3PL Companies and Customer Retention

Kane Logistics | September 19, 2012

We lost a customer today…

Having just joined the KANE organization in January 2012, I've been focused on building our Business Development team.  During this time I had the opportunity to talk to quite a few customers who all had great things to say about our organization.  It didn't occur to me that there may be customers who were not receiving the same great service and attention.  After all, for 82 years KANE has had a pretty good formula for keeping customers happy – a formula captured in The KANE Code

Then the letter came.  It was from one of our long time customers who decided that we had not delivered on their expectations. 

I called the customer to talk about their decision and what had gone wrong.  It was a hard conversation to have.  It was quite evident that he had spent a good deal of time reviewing and researching alternative 3PL companies and comparing their offerings to what he was receiving from our organization.  This motivated me to do my own research on what causes a customer to look for alternatives and to make changes in their provider network.  The following warning signs apply not only to 3PL companies but to any company that manages customer relationships.

1.  They feel they are being taken for granted – Too many times we think we are giving the customer the right amount of attention, when in fact the customer perceives that we are just going through the motions.

2.  Commitments made and not kept – Sometimes, in the spirit of wanting to help the customer, we make a commitment we are not absolutely sure we can keep.  In many cases, customers make their own commitments within their company based on our promise.  When we fail to deliver so do they, often with negative consequences. 

3.  Lack of Communication – The lack of contact with a customer will cause them to listen to other organizations'.  If we aren't constantly communicating with our clients, someone else will. 

4.  Difficult to deal with – Whether it's internal bureaucracy or a perceived lack of urgency, a customer's patience has its limits.  The easier we make ourselves to work with, the better off we will be. 

5.  Indifference – Nothing will send a customer looking for alternatives faster than a company whose people treat a customer like an imposition.  Remember, having a customer is a privilege, not a right.  Those companies who focus on customers and treat them with respect will win in the long run.

═══

Questions to answer:
a – Write down the passage from the customer retention post that begins at the words "4.  Difficult to" and stops after "the long run.".
b – Condense the paragraph of the customer retention post that opens with "I called the customer to talk about their decision" into a shorter version that keeps its main facts.
c – According to the customer retention post, what captures KANE's formula for keeping customers happy?
The listing after this post on customer retention is separate material.

Provided information:
═══

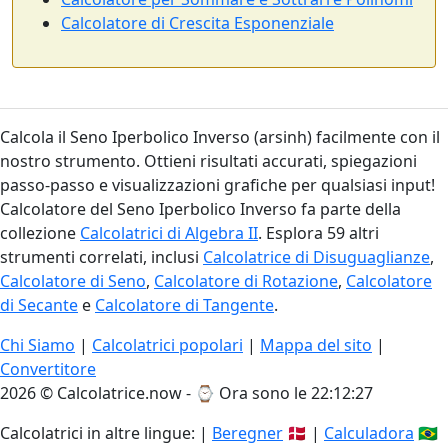
Calcolatore di Crescita Esponenziale
Calcola il Seno Iperbolico Inverso (arsinh) facilmente con il
nostro strumento. Ottieni risultati accurati, spiegazioni
passo-passo e visualizzazioni grafiche per qualsiasi input!
Calcolatore del Seno Iperbolico Inverso fa parte della
collezione
Calcolatrici di Algebra II
. Esplora 59 altri
strumenti correlati, inclusi
Calcolatrice di Disuguaglianze
,
Calcolatore di Seno
,
Calcolatore di Rotazione
,
Calcolatore
di Secante
e
Calcolatore di Tangente
.
Chi Siamo
|
Calcolatrici popolari
|
Mappa del sito
|
Convertitore
2026 © Calcolatrice.now - ⌚
Ora sono le 22:12:28
Calcolatrici in altre lingue: |
Beregner
🇩🇰 |
Calculadora
🇧🇷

═══

Task-by-task solutions:
a –
4.  Difficult to deal with – Whether it's internal bureaucracy or a perceived lack of urgency, a customer's patience has its limits.  The easier we make ourselves to work with, the better off we will be. 

5.  Indifference – Nothing will send a customer looking for alternatives faster than a company whose people treat a customer like an imposition.  Remember, having a customer is a privilege, not a right.  Those companies who focus on customers and treat them with respect will win in the long run.

b – The writer phoned the departing customer to discuss what went wrong, a difficult conversation that showed he had thoroughly researched and compared other 3PL companies. This led the writer to study why customers seek alternatives and change providers, yielding warning signs that apply to any company managing customer relationships.

c – The KANE Code.